■ Requirements:
Copy the lines below word for word, starting at the first line and ending at the line that contains "text_box Ouvrez vous, ouvrez", and leave the pictures out of your copy.

■ Data entries:

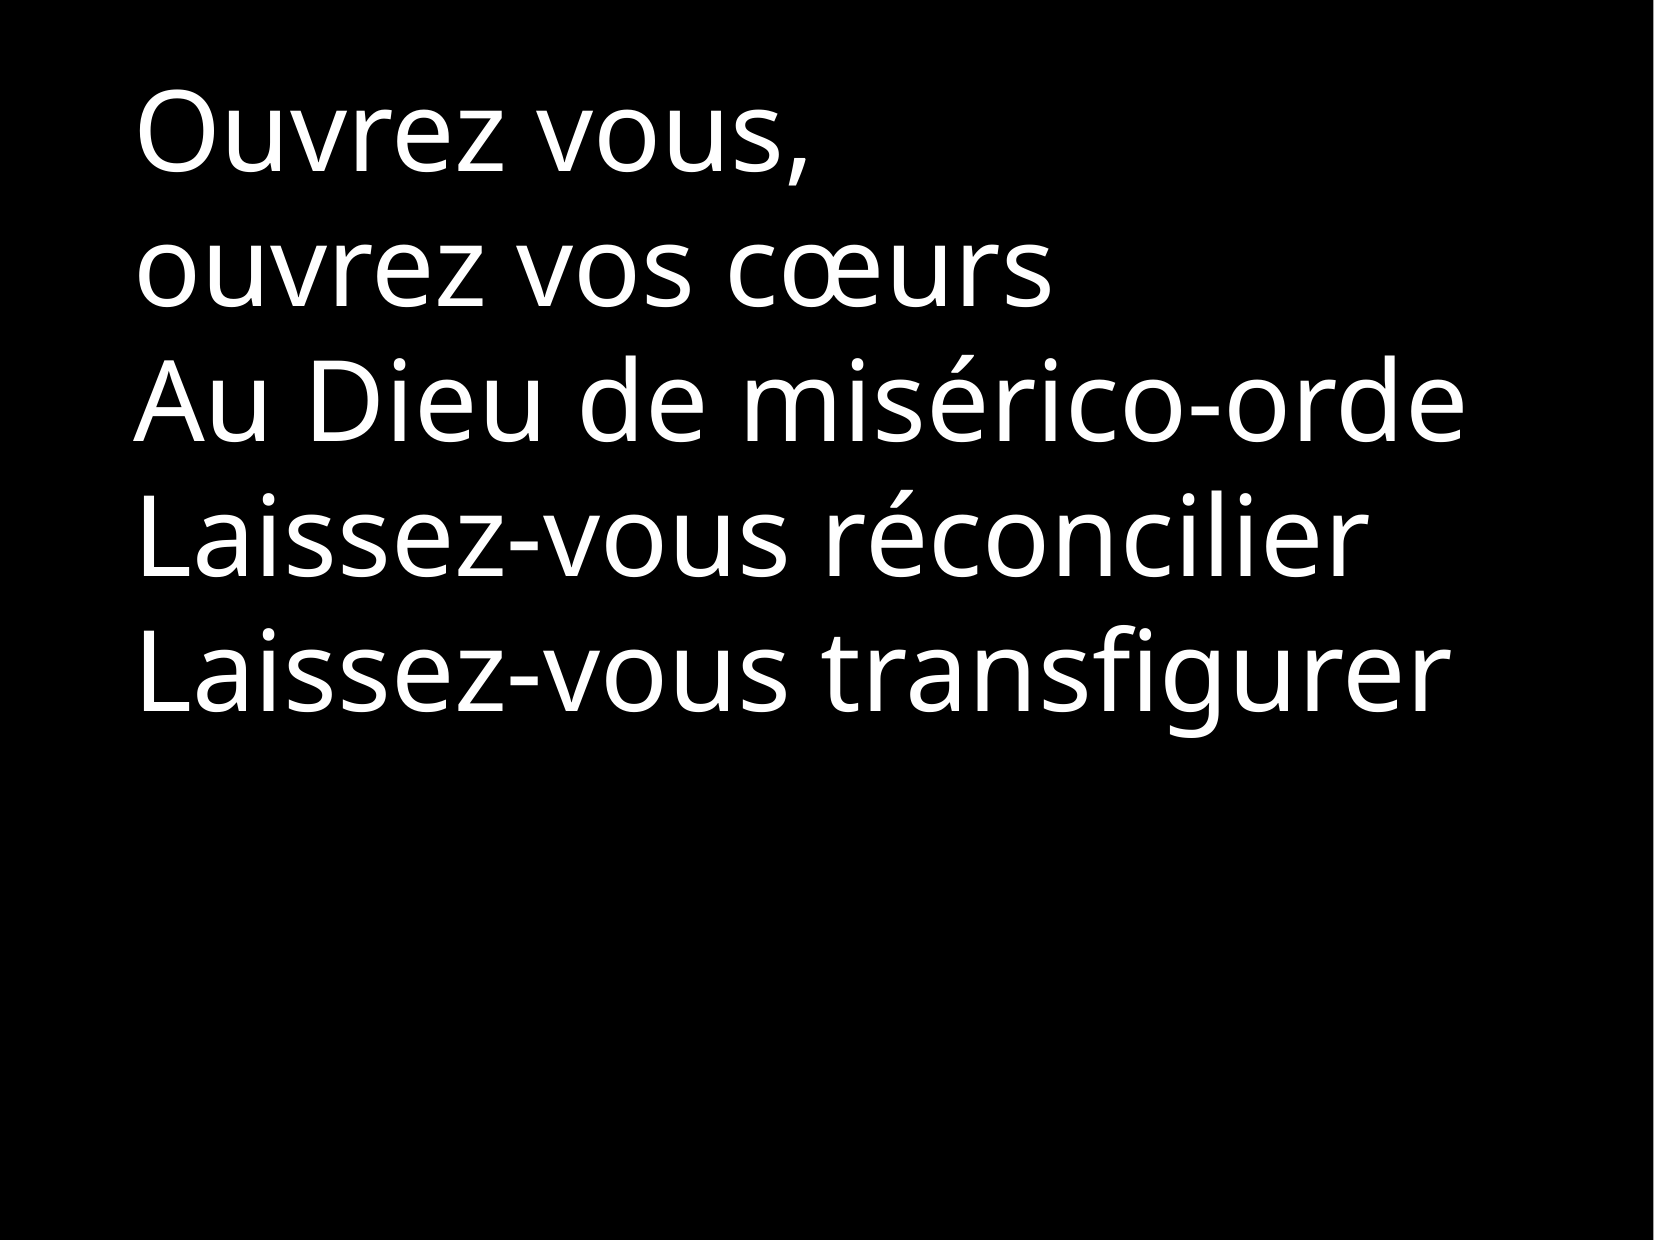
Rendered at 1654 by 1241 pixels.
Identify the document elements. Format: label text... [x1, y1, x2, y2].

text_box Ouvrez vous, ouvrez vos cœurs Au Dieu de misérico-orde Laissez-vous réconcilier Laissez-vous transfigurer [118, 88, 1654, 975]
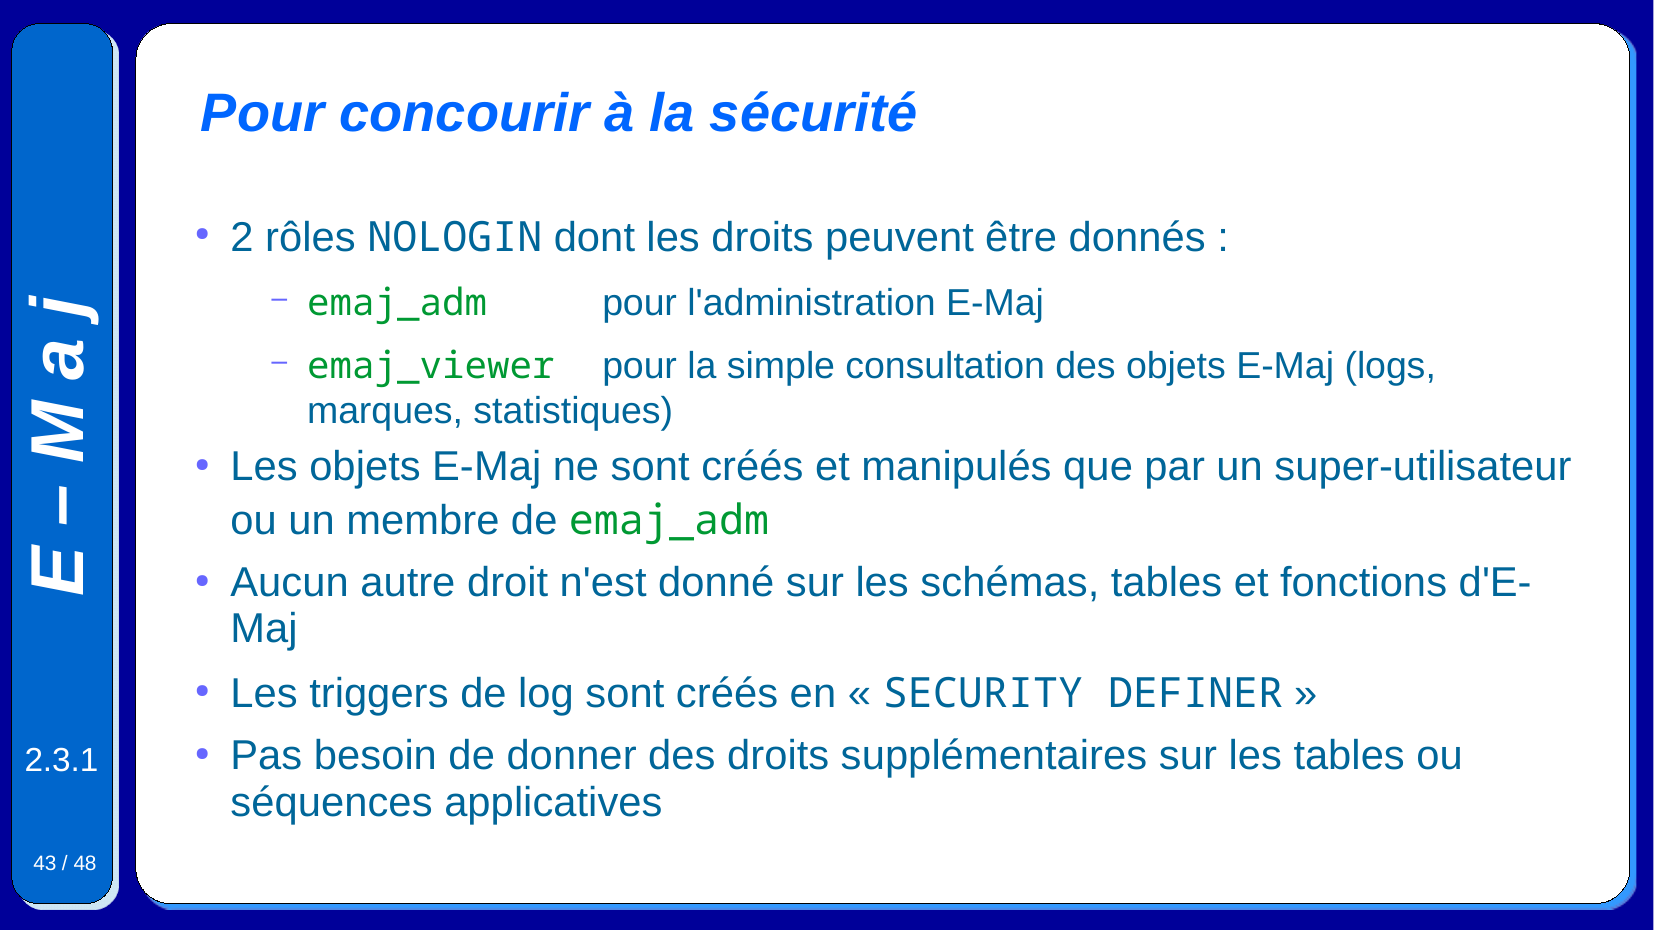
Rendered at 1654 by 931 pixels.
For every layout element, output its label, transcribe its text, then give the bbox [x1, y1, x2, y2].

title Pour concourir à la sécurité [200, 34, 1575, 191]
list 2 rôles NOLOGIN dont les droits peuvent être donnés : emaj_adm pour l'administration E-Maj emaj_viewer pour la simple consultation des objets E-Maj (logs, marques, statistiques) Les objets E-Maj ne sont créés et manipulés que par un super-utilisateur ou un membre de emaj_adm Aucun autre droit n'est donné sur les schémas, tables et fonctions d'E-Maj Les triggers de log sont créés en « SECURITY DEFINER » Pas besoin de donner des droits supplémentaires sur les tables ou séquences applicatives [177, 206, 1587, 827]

■ Reply:
Rendered at 1654 by 1241 pixels.
Identify the document elements. Format: label text... [x1, y1, x2, y2].

text_box Ouvrez vous, ouvrez vos cœurs Au Dieu de misérico-orde Laissez-vous réconcilier Laissez-vous transfigurer [118, 88, 1654, 975]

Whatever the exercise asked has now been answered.